→ Available records:

------------------------------------------------------------------------

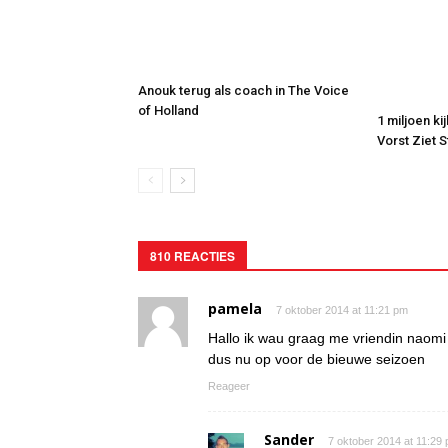
Anouk terug als coach in The Voice
of Holland
1 miljoen ki
Vorst Ziet 
810 REACTIES
pamela
7 oktober 2014 at 11:21 pm
Hallo ik wau graag me vriendin naomi
dus nu op voor de bieuwe seizoen
Reageer
Sander
7 oktober 2014 at 11:29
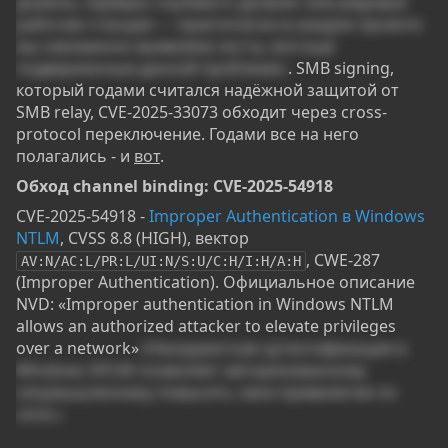
домена, серверы «нулевого уровня» или рядовые
рабочие станции — практически в каждом проекте
мы неизменно выявляем хосты, всё ещё
подверженные данной проблеме»
. SMB signing,
который годами считался надёжной защитой от
SMB relay, CVE-2025-33073 обходит через cross-
protocol переключение. Годами все на него
полагались - и
вот
.
Обход channel binding: CVE-2025-54918​
CVE-2025-54918 -
Improper Authentication в Windows
NTLM
, CVSS 8.8 (HIGH), вектор
, CWE-287
AV:N/AC:L/PR:L/UI:N/S:U/C:H/I:H/A:H
(Improper Authentication). Официальное описание
NVD: «Improper authentication in Windows NTLM
allows an authorized attacker to elevate privileges
over a network»
«Некорректная аутентификация в
Windows NTLM позволяет авторизованному
злоумышленнику повысить свои привилегии по
сети.»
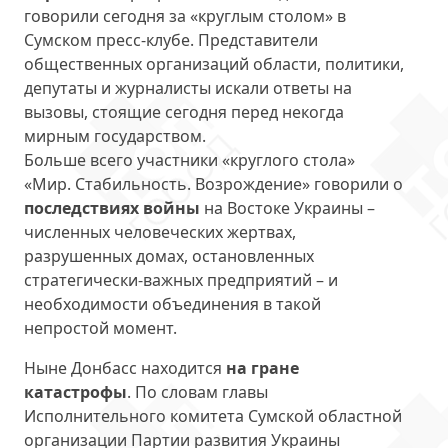
говорили сегодня за «круглым столом» в
Сумском пресс-клубе. Представители
общественных организаций области, политики,
депутаты и журналисты искали ответы на
вызовы, стоящие сегодня перед некогда
мирным государством.
Больше всего участники «круглого стола»
«Мир. Стабильность. Возрождение» говорили о
последствиях войны
на Востоке Украины –
численных человеческих жертвах,
разрушенных домах, остановленных
стратегически-важных предприятий – и
необходимости объединения в такой
непростой момент.
Ныне Донбасс находится
на гране
катастрофы
. По словам главы
Исполнительного комитета Сумской областной
организации Партии развития Украины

------------------------------------------------------------------------

→ Exercise aim:
Would you copy every line of the entries that includes the word "Windows"?

→ Answer section:
Improper Authentication в Windows
NVD: «Improper authentication in Windows NTLM
Windows NTLM позволяет авторизованному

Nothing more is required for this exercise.